Tuesday, August 12, 2008

You KNOW...

...I do NOT go around questioning your heterosexuality. So I'd really freakin appreciate it if you stopped questioning my homosexuality. Even if it is a phase, that's none of your damn business. I'm am going to LOVE and have SEX and KISS and HOLD HANDS and CHECK OUT whoever I frickin want. I REPEAT...I do NOT question you...so would EVERYONE just STOP questioning me?! I have enough going on...

URGH I AM SO ANGRY!!!!!!!!!!!!!!!!!!!!!!!!!!!!!!!!!!!!!!!!!!!!!!!!!!!!!!!!!!!!!!!!!!!!!!!!!!!!!!!!!!!!!!!!!!!!!!!!!!

Friday, August 8, 2008

The Bee by the Bathroom

My bathroom here at home has a window high above the shower that faces our front yard. We recently dug up our rock bed that was underneath that window and put some soil and hibiscus in there. Ever since the flowers bloomed, our front yard has been full of bees. In the past few weeks when I was in the bathroom I'd hear a buzzing sound so I assumed some bees were building (word choice?) a hive outside my bathroom window. I thought it dangerous for my younger cousins if the hive were to fall and bees go everywhere, so I planned on eventually going out there and spraying the crap out of it with RAID.

This morning on my way to the car with my mom, my mom goes "Oh look, the Mama bee is dead." I was wondering how she had decided it was a "Mama bee" when I noticed it had an egg sack attached to it. The bee was all crumpled up in the middle of our garage, far from the growing hive.

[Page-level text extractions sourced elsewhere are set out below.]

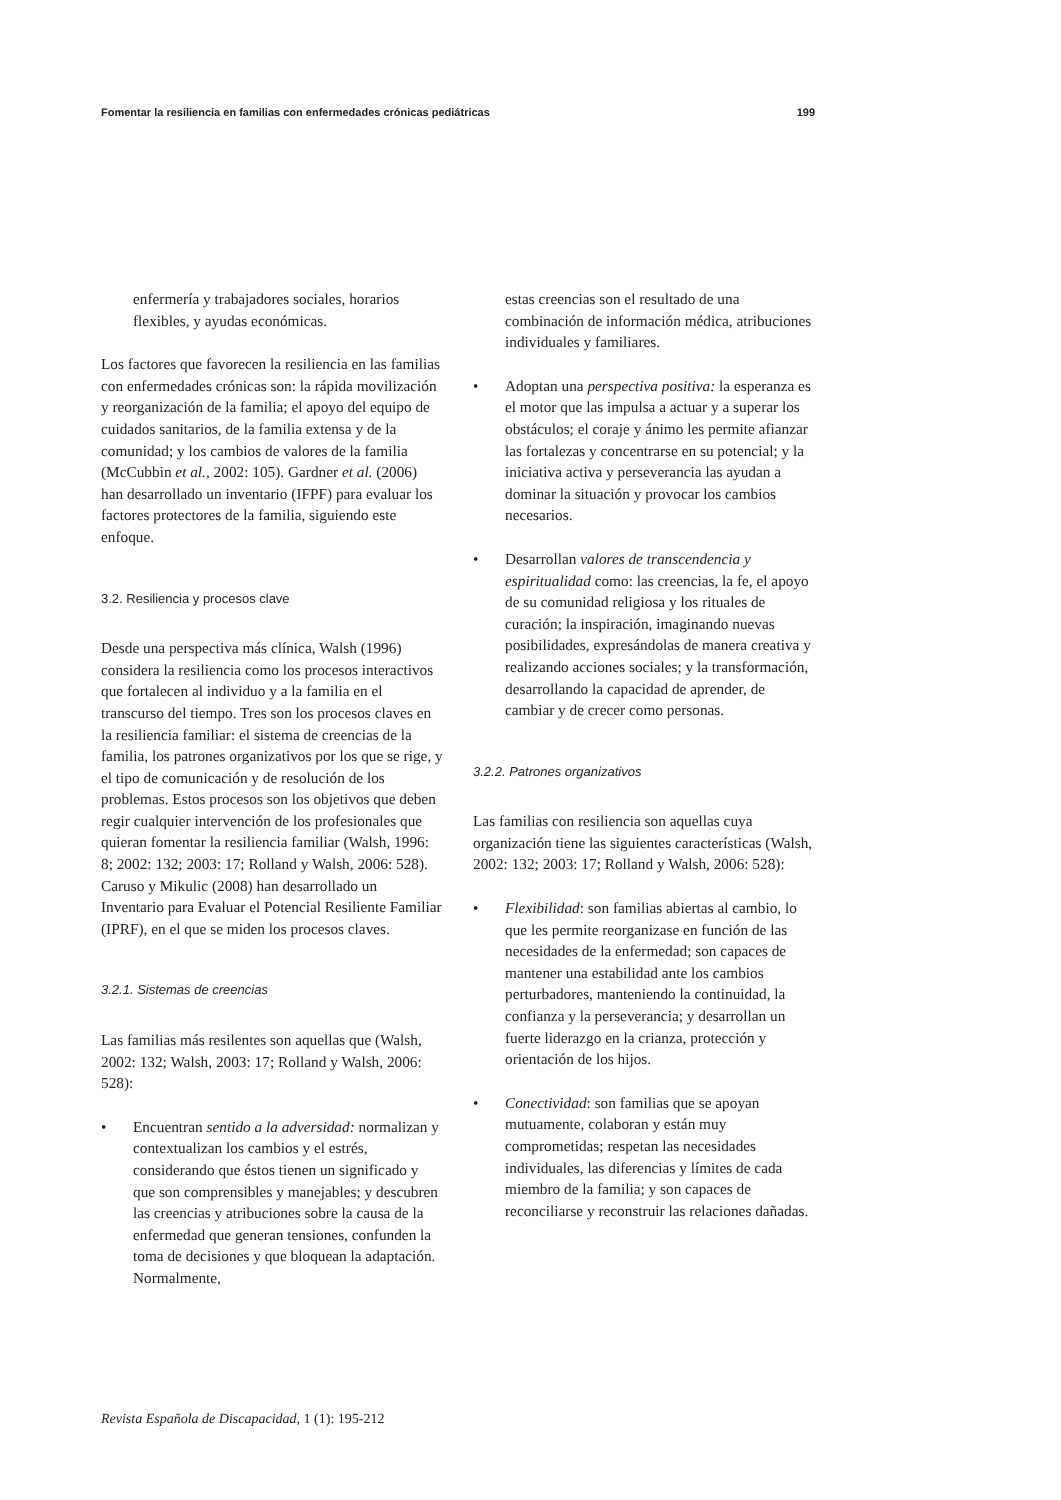Fomentar la resiliencia en familias con enfermedades crónicas pediátricas 199
enfermería y trabajadores sociales, horarios flexibles, y ayudas económicas.
Los factores que favorecen la resiliencia en las familias con enfermedades crónicas son: la rápida movilización y reorganización de la familia; el apoyo del equipo de cuidados sanitarios, de la familia extensa y de la comunidad; y los cambios de valores de la familia (McCubbin et al., 2002: 105). Gardner et al. (2006) han desarrollado un inventario (IFPF) para evaluar los factores protectores de la familia, siguiendo este enfoque.
3.2. Resiliencia y procesos clave
Desde una perspectiva más clínica, Walsh (1996) considera la resiliencia como los procesos interactivos que fortalecen al individuo y a la familia en el transcurso del tiempo. Tres son los procesos claves en la resiliencia familiar: el sistema de creencias de la familia, los patrones organizativos por los que se rige, y el tipo de comunicación y de resolución de los problemas. Estos procesos son los objetivos que deben regir cualquier intervención de los profesionales que quieran fomentar la resiliencia familiar (Walsh, 1996: 8; 2002: 132; 2003: 17; Rolland y Walsh, 2006: 528). Caruso y Mikulic (2008) han desarrollado un Inventario para Evaluar el Potencial Resiliente Familiar (IPRF), en el que se miden los procesos claves.
3.2.1. Sistemas de creencias
Las familias más resilentes son aquellas que (Walsh, 2002: 132; Walsh, 2003: 17; Rolland y Walsh, 2006: 528):
• Encuentran sentido a la adversidad: normalizan y contextualizan los cambios y el estrés, considerando que éstos tienen un significado y que son comprensibles y manejables; y descubren las creencias y atribuciones sobre la causa de la enfermedad que generan tensiones, confunden la toma de decisiones y que bloquean la adaptación. Normalmente,
estas creencias son el resultado de una combinación de información médica, atribuciones individuales y familiares.
• Adoptan una perspectiva positiva: la esperanza es el motor que las impulsa a actuar y a superar los obstáculos; el coraje y ánimo les permite afianzar las fortalezas y concentrarse en su potencial; y la iniciativa activa y perseverancia las ayudan a dominar la situación y provocar los cambios necesarios.
• Desarrollan valores de transcendencia y espiritualidad como: las creencias, la fe, el apoyo de su comunidad religiosa y los rituales de curación; la inspiración, imaginando nuevas posibilidades, expresándolas de manera creativa y realizando acciones sociales; y la transformación, desarrollando la capacidad de aprender, de cambiar y de crecer como personas.
3.2.2. Patrones organizativos
Las familias con resiliencia son aquellas cuya organización tiene las siguientes características (Walsh, 2002: 132; 2003: 17; Rolland y Walsh, 2006: 528):
• Flexibilidad: son familias abiertas al cambio, lo que les permite reorganizase en función de las necesidades de la enfermedad; son capaces de mantener una estabilidad ante los cambios perturbadores, manteniendo la continuidad, la confianza y la perseverancia; y desarrollan un fuerte liderazgo en la crianza, protección y orientación de los hijos.
• Conectividad: son familias que se apoyan mutuamente, colaboran y están muy comprometidas; respetan las necesidades individuales, las diferencias y límites de cada miembro de la familia; y son capaces de reconciliarse y reconstruir las relaciones dañadas.
Revista Española de Discapacidad, 1 (1): 195-212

I got in the car and to my surprise I started to cry. I don't know what bothered me about it so much but I was devastated at the loss of this bee! Now don't get me wrong, I am a big animal lover - we have so many pets at home and I would be a zoologist if I wasn't so bad at science, but I don't usually just break into tears when I see insects dead.

I thought more about it and I realized - what if it had to do with the fact that it was a Mama Bee (a Queen bee)? I certainly have a recognized, extreme fear of my own children dying let alone a fear I will never be able to have children some day.

One thing you should understand is I have this re-occuring dream whenever my life gets a certain way. The dream takes on different settings and supporting characters but it's always basically the same: me having a baby. Eventually, it always ends the same. The baby dies right after it's born. I always wake up crying from these dreams. Whenever I have a dream like this my life is usually out of control. What I'm wondering now is - what's out of control???